§ Supplied records:
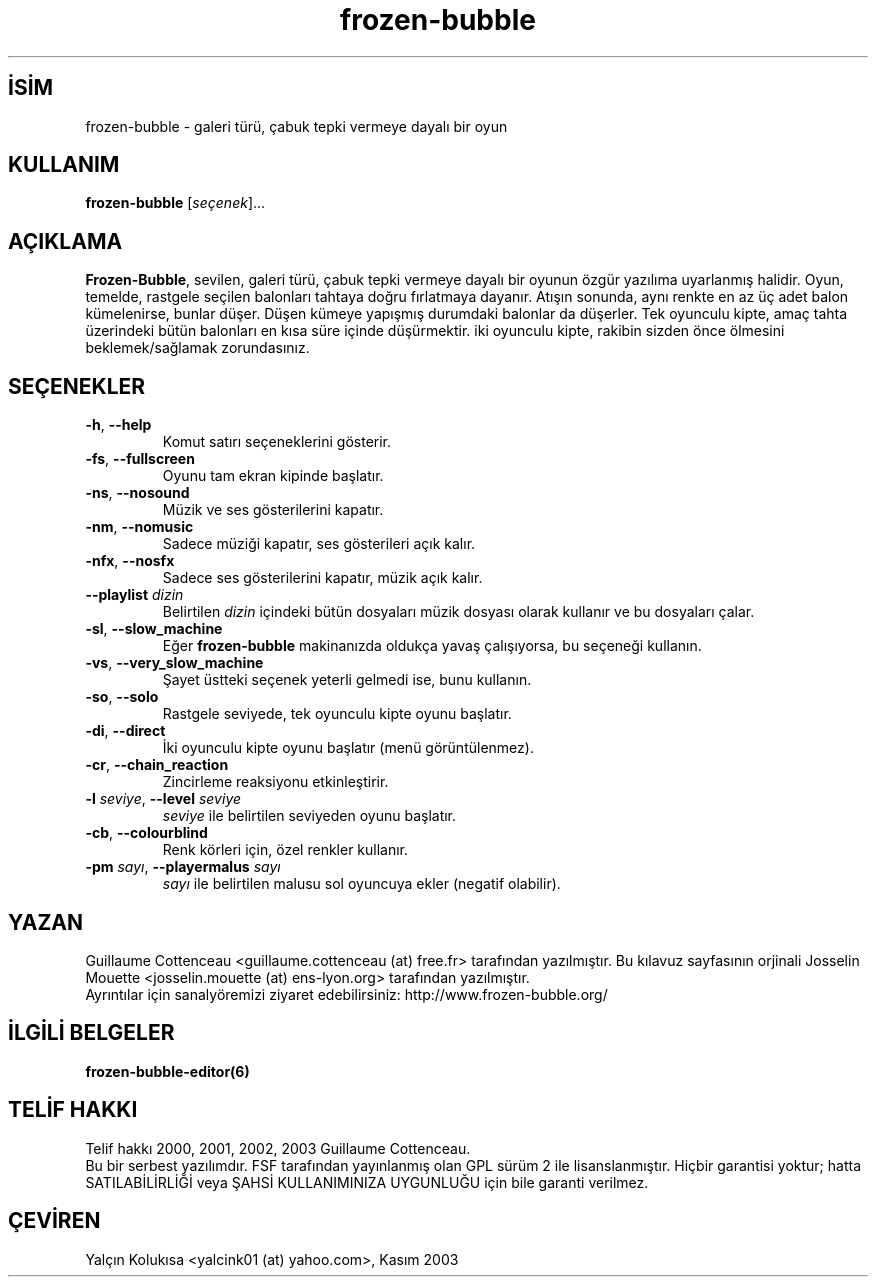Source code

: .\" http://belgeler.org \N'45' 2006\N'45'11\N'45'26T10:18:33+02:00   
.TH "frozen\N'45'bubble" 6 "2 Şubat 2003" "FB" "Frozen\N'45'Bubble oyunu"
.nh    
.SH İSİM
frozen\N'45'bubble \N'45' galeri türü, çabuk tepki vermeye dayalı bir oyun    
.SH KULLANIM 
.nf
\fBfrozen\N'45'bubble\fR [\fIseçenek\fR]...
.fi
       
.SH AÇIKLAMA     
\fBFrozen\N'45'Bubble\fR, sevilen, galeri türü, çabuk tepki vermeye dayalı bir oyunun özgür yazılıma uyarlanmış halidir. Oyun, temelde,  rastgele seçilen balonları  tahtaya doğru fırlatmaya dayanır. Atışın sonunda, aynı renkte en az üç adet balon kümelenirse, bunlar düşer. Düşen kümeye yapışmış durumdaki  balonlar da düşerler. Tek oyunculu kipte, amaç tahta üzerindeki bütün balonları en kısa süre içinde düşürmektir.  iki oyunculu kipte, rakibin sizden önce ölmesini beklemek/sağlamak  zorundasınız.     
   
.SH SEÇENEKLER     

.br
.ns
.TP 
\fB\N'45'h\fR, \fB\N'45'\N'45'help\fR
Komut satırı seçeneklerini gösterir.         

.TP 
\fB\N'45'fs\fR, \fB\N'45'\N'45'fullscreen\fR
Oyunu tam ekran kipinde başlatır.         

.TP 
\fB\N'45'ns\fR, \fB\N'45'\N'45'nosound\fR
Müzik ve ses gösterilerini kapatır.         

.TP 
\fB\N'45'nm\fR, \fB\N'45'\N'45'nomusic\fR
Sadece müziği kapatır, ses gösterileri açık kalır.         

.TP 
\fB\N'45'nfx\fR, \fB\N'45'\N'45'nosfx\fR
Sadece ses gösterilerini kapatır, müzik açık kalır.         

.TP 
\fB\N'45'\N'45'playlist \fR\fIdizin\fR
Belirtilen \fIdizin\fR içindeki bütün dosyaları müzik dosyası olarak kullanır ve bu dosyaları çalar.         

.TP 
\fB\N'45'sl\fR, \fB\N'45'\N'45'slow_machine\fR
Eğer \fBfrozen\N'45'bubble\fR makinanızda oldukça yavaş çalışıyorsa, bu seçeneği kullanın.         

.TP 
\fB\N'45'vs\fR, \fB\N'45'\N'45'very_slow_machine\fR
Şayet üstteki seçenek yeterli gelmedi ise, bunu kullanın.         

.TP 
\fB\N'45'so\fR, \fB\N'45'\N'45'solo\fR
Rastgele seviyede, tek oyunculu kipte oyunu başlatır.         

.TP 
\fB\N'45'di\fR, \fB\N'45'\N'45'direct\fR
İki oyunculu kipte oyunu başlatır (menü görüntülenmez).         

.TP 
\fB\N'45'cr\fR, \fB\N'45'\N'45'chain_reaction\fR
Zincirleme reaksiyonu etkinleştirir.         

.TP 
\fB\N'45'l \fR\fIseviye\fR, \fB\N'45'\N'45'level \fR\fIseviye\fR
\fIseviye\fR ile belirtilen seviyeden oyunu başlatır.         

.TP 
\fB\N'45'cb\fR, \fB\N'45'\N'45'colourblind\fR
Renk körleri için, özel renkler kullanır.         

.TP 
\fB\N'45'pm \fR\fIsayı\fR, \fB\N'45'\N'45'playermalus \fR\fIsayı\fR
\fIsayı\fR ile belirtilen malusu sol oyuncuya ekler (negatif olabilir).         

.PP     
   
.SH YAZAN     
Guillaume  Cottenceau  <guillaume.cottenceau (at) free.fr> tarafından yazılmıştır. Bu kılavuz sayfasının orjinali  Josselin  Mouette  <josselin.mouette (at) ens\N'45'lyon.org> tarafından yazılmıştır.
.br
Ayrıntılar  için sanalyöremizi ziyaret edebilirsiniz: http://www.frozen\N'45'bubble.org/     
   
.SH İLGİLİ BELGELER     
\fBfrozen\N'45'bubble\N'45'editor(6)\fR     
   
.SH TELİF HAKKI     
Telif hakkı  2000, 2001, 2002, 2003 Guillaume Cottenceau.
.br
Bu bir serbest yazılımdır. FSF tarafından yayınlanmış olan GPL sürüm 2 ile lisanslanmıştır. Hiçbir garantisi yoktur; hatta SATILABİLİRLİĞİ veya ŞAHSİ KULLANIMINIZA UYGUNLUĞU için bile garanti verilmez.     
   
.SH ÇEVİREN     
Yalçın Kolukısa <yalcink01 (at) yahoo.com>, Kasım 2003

--

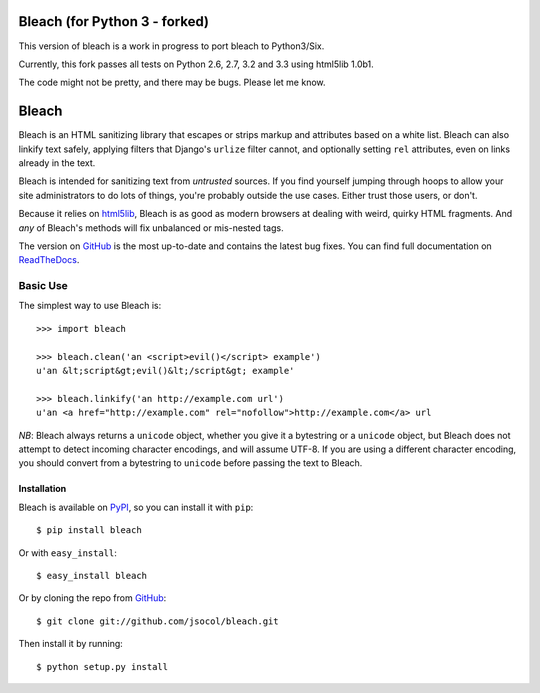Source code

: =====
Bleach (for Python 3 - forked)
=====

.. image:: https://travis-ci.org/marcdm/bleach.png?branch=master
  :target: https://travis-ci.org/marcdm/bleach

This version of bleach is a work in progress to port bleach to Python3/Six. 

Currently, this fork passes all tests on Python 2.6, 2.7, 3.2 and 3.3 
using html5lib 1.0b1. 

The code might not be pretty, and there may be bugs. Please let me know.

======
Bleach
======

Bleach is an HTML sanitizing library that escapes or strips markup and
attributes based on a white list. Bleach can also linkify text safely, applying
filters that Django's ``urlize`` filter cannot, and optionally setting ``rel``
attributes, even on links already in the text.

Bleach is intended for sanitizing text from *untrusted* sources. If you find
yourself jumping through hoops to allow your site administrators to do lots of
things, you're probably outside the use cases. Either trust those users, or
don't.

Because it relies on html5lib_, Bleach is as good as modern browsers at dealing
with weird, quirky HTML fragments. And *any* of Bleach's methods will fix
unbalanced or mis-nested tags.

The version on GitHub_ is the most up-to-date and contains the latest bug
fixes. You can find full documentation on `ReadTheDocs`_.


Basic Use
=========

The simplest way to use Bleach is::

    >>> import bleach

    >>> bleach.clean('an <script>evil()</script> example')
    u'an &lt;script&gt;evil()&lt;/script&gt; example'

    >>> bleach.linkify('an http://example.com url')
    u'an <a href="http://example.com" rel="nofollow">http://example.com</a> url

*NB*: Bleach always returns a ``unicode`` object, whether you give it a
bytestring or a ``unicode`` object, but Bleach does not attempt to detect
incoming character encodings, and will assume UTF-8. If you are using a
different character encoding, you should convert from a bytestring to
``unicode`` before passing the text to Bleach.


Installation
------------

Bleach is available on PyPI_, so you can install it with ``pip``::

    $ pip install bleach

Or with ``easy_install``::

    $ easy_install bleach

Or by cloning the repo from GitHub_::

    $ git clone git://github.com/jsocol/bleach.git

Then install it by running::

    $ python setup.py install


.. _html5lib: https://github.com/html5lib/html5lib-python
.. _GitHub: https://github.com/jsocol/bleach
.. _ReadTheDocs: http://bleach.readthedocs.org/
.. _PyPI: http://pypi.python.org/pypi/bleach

§ Aim of the task:
Look through the data above for the word "marcdm". Report each line where it occurs.

§ Result of this task:
.. image:: https://travis-ci.org/marcdm/bleach.png?branch=master
  :target: https://travis-ci.org/marcdm/bleach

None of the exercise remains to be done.